Portfolio variance (computing \(\mathbf{w}^T \boldsymbol{\Sigma} \mathbf{w}\)): \[\text{Var}(R_{tan}) = 0.0192\]

Standard deviation: \[\sigma_{tan} = \sqrt{0.0192} = 13.86\%\]

Sharpe ratio: \[\text{Sharpe}_{tan} = \frac{0.1031 - 0.03}{0.1386} = \frac{0.0731}{0.1386} = 0.527\]

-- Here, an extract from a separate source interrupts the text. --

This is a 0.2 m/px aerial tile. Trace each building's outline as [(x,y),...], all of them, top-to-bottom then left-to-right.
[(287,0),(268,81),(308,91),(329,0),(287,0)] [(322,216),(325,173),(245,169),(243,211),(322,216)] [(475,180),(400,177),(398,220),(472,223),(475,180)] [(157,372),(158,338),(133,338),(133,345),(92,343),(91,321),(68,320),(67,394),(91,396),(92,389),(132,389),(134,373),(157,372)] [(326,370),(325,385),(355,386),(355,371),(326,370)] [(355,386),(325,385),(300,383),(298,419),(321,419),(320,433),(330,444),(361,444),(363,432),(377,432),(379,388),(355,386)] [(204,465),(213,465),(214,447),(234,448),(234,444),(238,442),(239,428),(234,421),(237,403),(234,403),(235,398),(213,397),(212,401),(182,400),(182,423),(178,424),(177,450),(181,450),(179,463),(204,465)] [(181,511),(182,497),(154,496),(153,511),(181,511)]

Summary: The tangency portfolio consists of 31.3% in X, 29.7% in Y, and 39.0% in Z, with an expected return of 10.31%, standard deviation of 13.86%, and Sharpe ratio of 0.527.

7 Ask an LLM

Here are three questions you might ask an AI assistant to deepen your understanding of these concepts:

  • Can you walk me through an intuitive explanation of why the tangency portfolio is the same for all investors regardless of their risk aversion? What assumptions are required for this result to hold?
  • How would the tangency portfolio weights change if one asset’s correlation with the others suddenly increased? Can you give me a numerical example showing this effect?
  • In practice, we estimate expected returns and covariances from historical data, which introduces estimation error. How sensitive is the tangency portfolio to errors in these inputs, and what techniques do practitioners use to make portfolio optimization more robust?
  • What happens to the tangency portfolio formula if one of the assets is the risk-free asset? Can you show mathematically why this creates a problem and how it relates to the Capital Market Line?
  • How does the number of assets in a portfolio affect the benefits of diversification? Is there a point of diminishing returns, and if so, why?